En Adviento, la Iglesia cambia el ciclo litúrgico –pasamos al «B»– y se prepara a las solemnidades navideñas con la Encarnación del Hijo de Dios, pero también dispone los corazones hacia la espera de la Segunda venida de Cristo al final de los tiempos. Así, el Adviento evidencia la manifestación gloriosa y definitiva del Señor como juez-salvador y que llama a la comunidad cristiana a vivir determinadas actitudes espirituales, como la «vigilante y gozosa espera» y, al mismo tiempo, la «conversión».
Estas actitudes espirituales no difieren mucho con las que el propio Jesús alude en su discurso acerca de la «higuera» o «el día y la hora». En él señala a sus discípulos que deben estar atentos y expectantes para la próxima Venida del Hijo del hombre. Además, les afirma que lo importante no es alimentar la pasividad, el conformismo y el miedo, esperando el «fin del mundo», sino aprender a discernir los acontecimientos desde la mirada y el querer de Dios.

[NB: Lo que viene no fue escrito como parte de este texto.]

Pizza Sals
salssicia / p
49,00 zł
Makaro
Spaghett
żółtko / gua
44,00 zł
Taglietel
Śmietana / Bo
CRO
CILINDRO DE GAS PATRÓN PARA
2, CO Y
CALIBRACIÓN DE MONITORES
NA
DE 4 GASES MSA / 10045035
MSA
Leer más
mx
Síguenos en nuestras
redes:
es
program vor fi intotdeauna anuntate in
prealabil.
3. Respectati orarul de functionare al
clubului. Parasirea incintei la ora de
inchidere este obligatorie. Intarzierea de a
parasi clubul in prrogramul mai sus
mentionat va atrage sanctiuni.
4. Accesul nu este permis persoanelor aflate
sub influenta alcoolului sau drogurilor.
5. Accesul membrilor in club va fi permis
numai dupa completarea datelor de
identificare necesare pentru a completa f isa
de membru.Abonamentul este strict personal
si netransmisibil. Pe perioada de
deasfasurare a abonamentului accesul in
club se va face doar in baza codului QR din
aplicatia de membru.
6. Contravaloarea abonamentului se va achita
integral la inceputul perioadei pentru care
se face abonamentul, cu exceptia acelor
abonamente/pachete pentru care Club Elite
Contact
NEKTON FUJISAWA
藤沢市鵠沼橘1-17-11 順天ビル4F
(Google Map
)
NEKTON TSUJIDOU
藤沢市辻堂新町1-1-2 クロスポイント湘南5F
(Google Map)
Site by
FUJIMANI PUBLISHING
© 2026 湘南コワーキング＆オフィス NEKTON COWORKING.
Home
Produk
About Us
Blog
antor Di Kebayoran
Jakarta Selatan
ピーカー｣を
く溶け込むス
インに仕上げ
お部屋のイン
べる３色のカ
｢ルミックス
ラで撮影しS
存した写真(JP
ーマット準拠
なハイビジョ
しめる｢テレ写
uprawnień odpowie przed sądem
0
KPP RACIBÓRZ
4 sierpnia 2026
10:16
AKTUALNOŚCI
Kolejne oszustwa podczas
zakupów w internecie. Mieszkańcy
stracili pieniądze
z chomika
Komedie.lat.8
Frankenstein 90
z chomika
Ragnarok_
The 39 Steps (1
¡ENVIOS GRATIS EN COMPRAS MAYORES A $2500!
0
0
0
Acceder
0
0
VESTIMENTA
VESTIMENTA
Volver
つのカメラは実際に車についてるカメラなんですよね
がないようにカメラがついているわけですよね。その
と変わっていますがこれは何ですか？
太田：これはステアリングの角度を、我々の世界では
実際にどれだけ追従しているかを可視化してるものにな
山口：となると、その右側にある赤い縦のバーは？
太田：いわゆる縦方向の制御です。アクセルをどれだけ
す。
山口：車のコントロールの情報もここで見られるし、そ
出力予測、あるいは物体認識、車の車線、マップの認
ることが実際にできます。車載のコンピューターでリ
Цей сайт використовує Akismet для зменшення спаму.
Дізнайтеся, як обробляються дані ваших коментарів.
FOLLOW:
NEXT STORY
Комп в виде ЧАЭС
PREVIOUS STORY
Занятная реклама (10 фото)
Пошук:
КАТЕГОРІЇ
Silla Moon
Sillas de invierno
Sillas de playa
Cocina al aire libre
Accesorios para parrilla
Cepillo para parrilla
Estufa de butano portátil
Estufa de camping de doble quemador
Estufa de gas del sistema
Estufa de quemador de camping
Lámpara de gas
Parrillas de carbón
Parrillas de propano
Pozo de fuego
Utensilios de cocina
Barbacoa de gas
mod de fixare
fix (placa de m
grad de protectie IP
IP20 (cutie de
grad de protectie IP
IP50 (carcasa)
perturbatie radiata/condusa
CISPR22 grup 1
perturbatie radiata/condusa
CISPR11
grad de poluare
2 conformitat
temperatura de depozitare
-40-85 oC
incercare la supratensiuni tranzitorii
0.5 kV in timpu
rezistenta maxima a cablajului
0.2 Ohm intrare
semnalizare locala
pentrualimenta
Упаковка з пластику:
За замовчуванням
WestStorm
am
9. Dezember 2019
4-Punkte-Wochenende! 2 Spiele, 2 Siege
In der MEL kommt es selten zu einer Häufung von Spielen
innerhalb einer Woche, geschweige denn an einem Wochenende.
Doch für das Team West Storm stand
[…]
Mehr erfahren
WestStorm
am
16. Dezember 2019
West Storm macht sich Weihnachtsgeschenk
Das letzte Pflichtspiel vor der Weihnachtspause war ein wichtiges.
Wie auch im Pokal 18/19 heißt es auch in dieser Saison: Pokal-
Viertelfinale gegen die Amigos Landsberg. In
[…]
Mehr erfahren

Las palabras de Jesús no buscan alarmar, atemorizar o sembrar el terror, sino crear una sana motivación en el creyente. Por supuesto que no es para vivir angustiados, sino para ser cautelosos y saber reconocerlo en medio nuestro. Es cierto, que el Adviento nos remite a las venidas de Jesús como su Encarnación o su presencia permanente en la comunidad, por medio de su Espíritu Santo. En este sentido, Cristo vino ayer, pero viene también hoy y vendrá mañana. Sin duda, que esta es una noticia extraordinaria porque no esperamos algo, esperamos a Alguien. No anhelamos una espera sino una Esperanza, como tampoco unos bienes sino al Bien Absoluto. Por eso hemos de preocuparnos más no tanto por cuándo vendrá el Señor, sino qué estamos haciendo para encontrarlo en nuestra vida cotidiana.
«Tengan cuidado y estén prevenidos, porque no saben cuándo llegará el momento» (Mc 13, 33).